Hadoop 2.7.1 I have an Eclipse (maven) project. I'm able to run wordcount hadoop example, so hadoop is correctly configured. If i try to instance an object that uses Model class from Apache Jena at runtime the following error is thrown:
Exception in thread "main" java.lang.NoClassDefFoundError:
com/hp/hpl/jena/rdf/model/Model
at hadoop.wordcount.WordCount.main(WordCount.java:20)

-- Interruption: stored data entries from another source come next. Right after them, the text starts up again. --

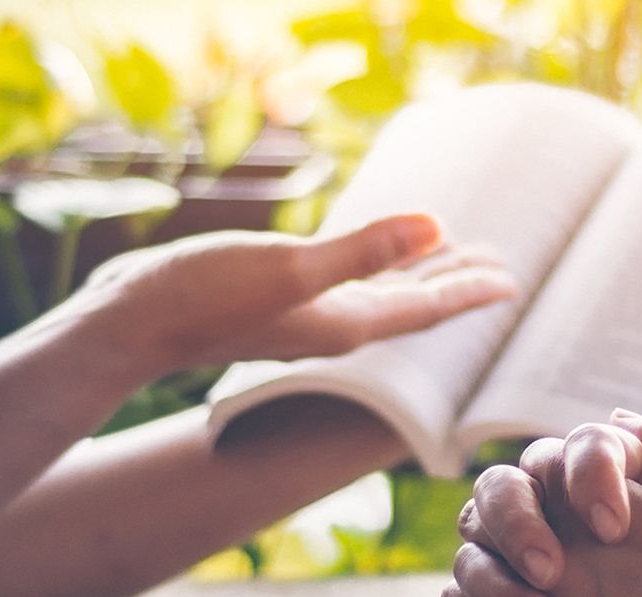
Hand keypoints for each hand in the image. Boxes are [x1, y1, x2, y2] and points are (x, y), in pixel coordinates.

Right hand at [63, 214, 515, 377]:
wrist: (129, 324)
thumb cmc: (204, 298)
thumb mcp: (291, 268)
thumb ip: (364, 251)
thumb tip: (437, 226)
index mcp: (345, 323)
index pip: (425, 308)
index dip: (469, 291)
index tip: (512, 281)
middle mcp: (330, 325)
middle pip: (410, 304)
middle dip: (453, 284)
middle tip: (497, 267)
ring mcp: (299, 316)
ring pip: (377, 295)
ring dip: (414, 275)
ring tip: (445, 254)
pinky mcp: (270, 301)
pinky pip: (341, 285)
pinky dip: (367, 269)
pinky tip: (363, 254)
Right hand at [441, 411, 641, 596]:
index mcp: (618, 464)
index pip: (581, 446)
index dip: (586, 478)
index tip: (614, 529)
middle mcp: (559, 503)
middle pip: (503, 486)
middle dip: (516, 523)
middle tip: (552, 571)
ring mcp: (528, 558)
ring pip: (474, 549)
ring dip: (491, 583)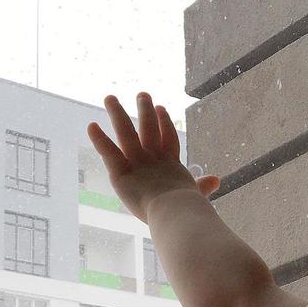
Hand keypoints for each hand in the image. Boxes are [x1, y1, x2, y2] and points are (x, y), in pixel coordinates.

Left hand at [87, 92, 220, 222]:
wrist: (177, 212)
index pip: (168, 139)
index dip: (165, 124)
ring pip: (126, 133)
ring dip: (118, 114)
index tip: (162, 108)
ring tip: (109, 98)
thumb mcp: (196, 194)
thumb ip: (203, 186)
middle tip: (142, 95)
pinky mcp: (121, 173)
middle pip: (148, 129)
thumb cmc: (188, 208)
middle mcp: (154, 159)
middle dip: (145, 111)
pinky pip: (109, 153)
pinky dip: (100, 139)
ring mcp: (137, 163)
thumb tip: (217, 180)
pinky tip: (91, 126)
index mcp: (172, 165)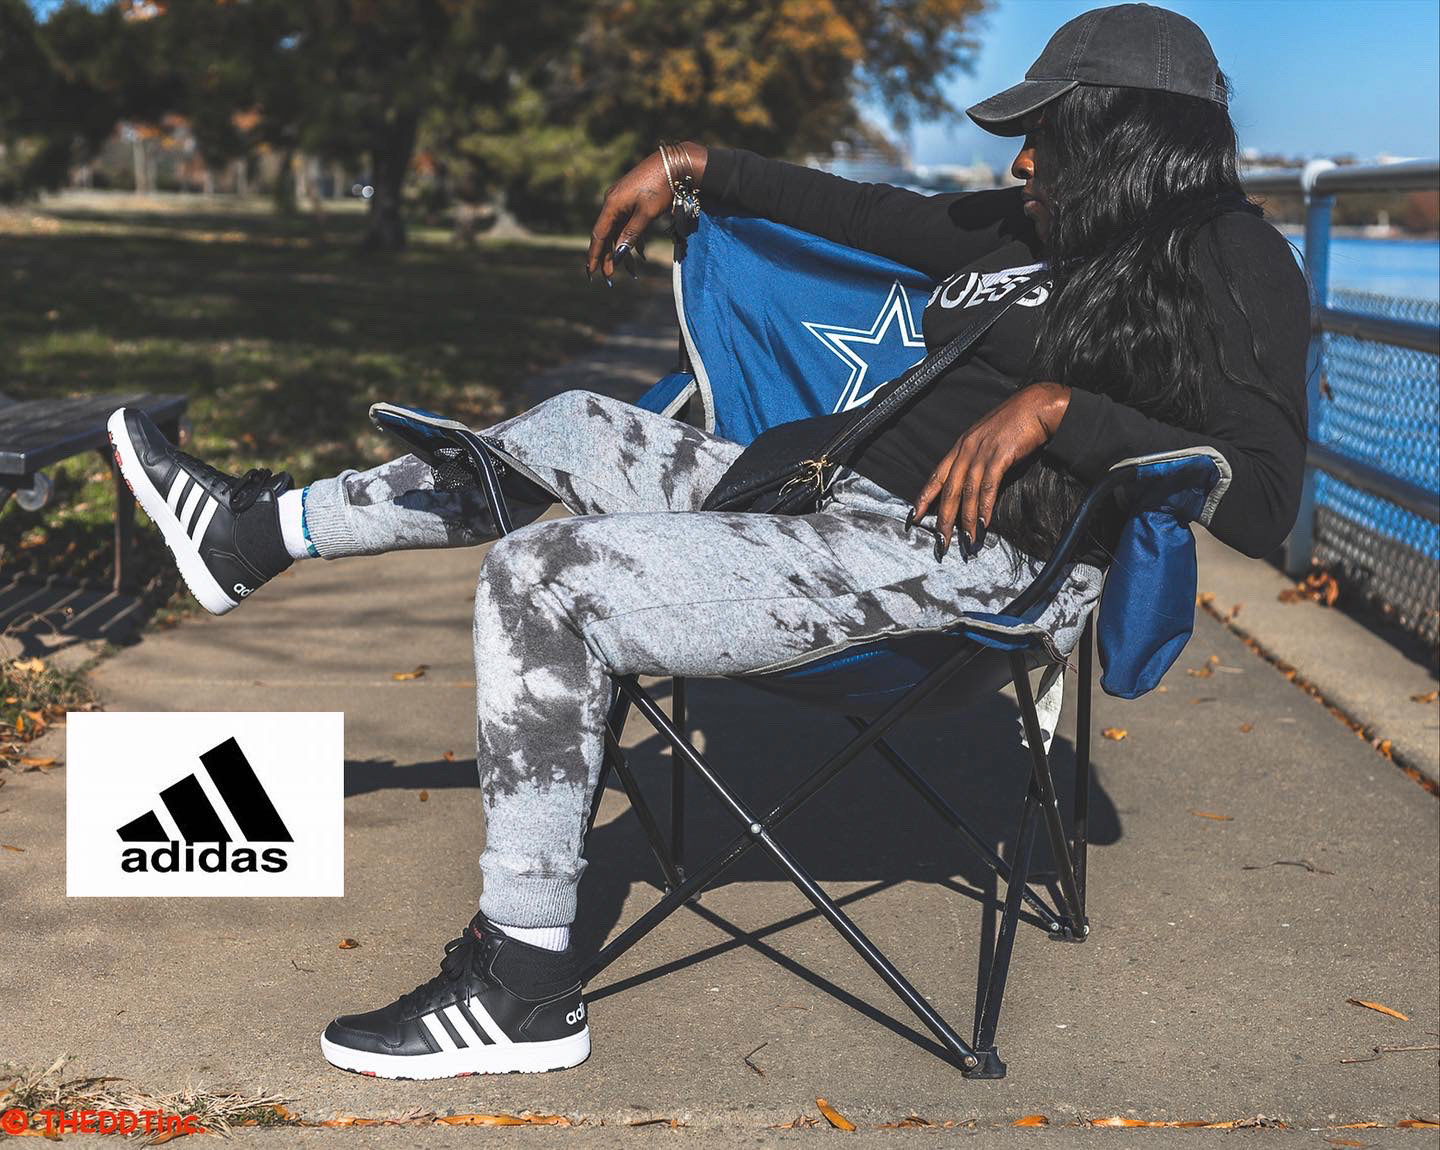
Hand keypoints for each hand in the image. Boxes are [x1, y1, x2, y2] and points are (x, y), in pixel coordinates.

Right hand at [586, 142, 707, 282]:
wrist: (674, 162)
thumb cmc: (660, 187)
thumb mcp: (646, 214)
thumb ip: (631, 234)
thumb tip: (617, 255)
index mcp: (612, 205)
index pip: (599, 235)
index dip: (594, 255)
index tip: (591, 272)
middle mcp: (613, 202)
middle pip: (607, 235)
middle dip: (608, 257)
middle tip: (609, 278)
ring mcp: (622, 200)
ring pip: (618, 230)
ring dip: (623, 250)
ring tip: (630, 270)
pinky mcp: (633, 199)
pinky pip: (627, 223)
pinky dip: (632, 238)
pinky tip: (640, 252)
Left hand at [911, 382, 1070, 556]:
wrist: (1036, 406)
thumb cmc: (1014, 424)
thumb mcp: (987, 440)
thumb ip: (976, 461)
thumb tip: (973, 487)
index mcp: (960, 446)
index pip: (936, 476)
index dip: (924, 497)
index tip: (914, 516)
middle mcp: (966, 449)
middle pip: (949, 490)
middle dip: (943, 519)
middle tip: (941, 542)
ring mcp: (982, 452)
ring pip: (968, 492)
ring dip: (966, 519)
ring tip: (967, 540)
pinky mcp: (1000, 456)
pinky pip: (988, 487)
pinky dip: (984, 507)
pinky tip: (983, 523)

at sun.reflect.NativeMethodAccessorImpl.invoke0(Native Method)
at sun.reflect.NativeMethodAccessorImpl.invoke(NativeMethodAccessorImpl.java:62)
at sun.reflect.DelegatingMethodAccessorImpl.invoke(DelegatingMethodAccessorImpl.java:43)
at java.lang.reflect.Method.invoke(Method.java:498)
at org.apache.hadoop.util.RunJar.run(RunJar.java:221)
at org.apache.hadoop.util.RunJar.main(RunJar.java:136)
Caused by: java.lang.ClassNotFoundException: com.hp.hpl.jena.rdf.model.Model
at java.net.URLClassLoader.findClass(URLClassLoader.java:381)
at java.lang.ClassLoader.loadClass(ClassLoader.java:424)
at java.lang.ClassLoader.loadClass(ClassLoader.java:357)
... 7 more
The same object (the one which uses Jena) works in a standalone (no hadoop) project. The same error happen when i try to run stats hadoop example. To create the jar i run:
mvn clean package
It seems that if i try to use classes from other libs, those classes will not be "included" in the generated jar. Where i'm wrong? Any suggestions? Now i'm out of ideas!
EDIT #1:
I tried to compile with:
mvn clean compile assembly:single
using this assembly config:
<assembly>
<id>hadoop-job</id>
<formats>
<format>jar</format>
</formats>
<includeBaseDirectory>false</includeBaseDirectory>
<dependencySets>
<dependencySet>
<unpack>false</unpack>
<scope>provided</scope>
<outputDirectory>lib</outputDirectory>
<excludes>
<exclude>${groupId}:${artifactId}</exclude>
</excludes>
</dependencySet>
<dependencySet>
<unpack>true</unpack>
<includes>
<include>${groupId}:${artifactId}</include>
</includes>
</dependencySet>
</dependencySets>
</assembly>
but i'm still facing the same problem.
EDIT #2: In my case this worked:
In pom.xml include this plugin
<plugin>
<groupId>org.apache.maven.plugins</groupId>
<artifactId>maven-shade-plugin</artifactId>
<version>2.4.3</version>
<configuration>
<shadedArtifactAttached>true</shadedArtifactAttached>
</configuration>
<executions>
<execution>
<phase>package</phase>
<goals>
<goal>shade</goal>
</goals>
<configuration>
<filters>
<filter>
<artifact>*:*</artifact>
<excludes>
<exclude>META-INF/*.SF</exclude>
<exclude>META-INF/*.DSA</exclude>
<exclude>META-INF/*.RSA</exclude>
<exclude>META-INF/LICENSE*</exclude>
<exclude>license/*</exclude>
</excludes>
</filter>
</filters>
</configuration>
</execution>
</executions>
</plugin>
And then
mvn clean compile package
(solution taken from @Garry in post: Hadoop java.io.IOException: Mkdirs failed to create /some/path )
Now it works, but take a lot of time in "unzip" process. Any known workaround?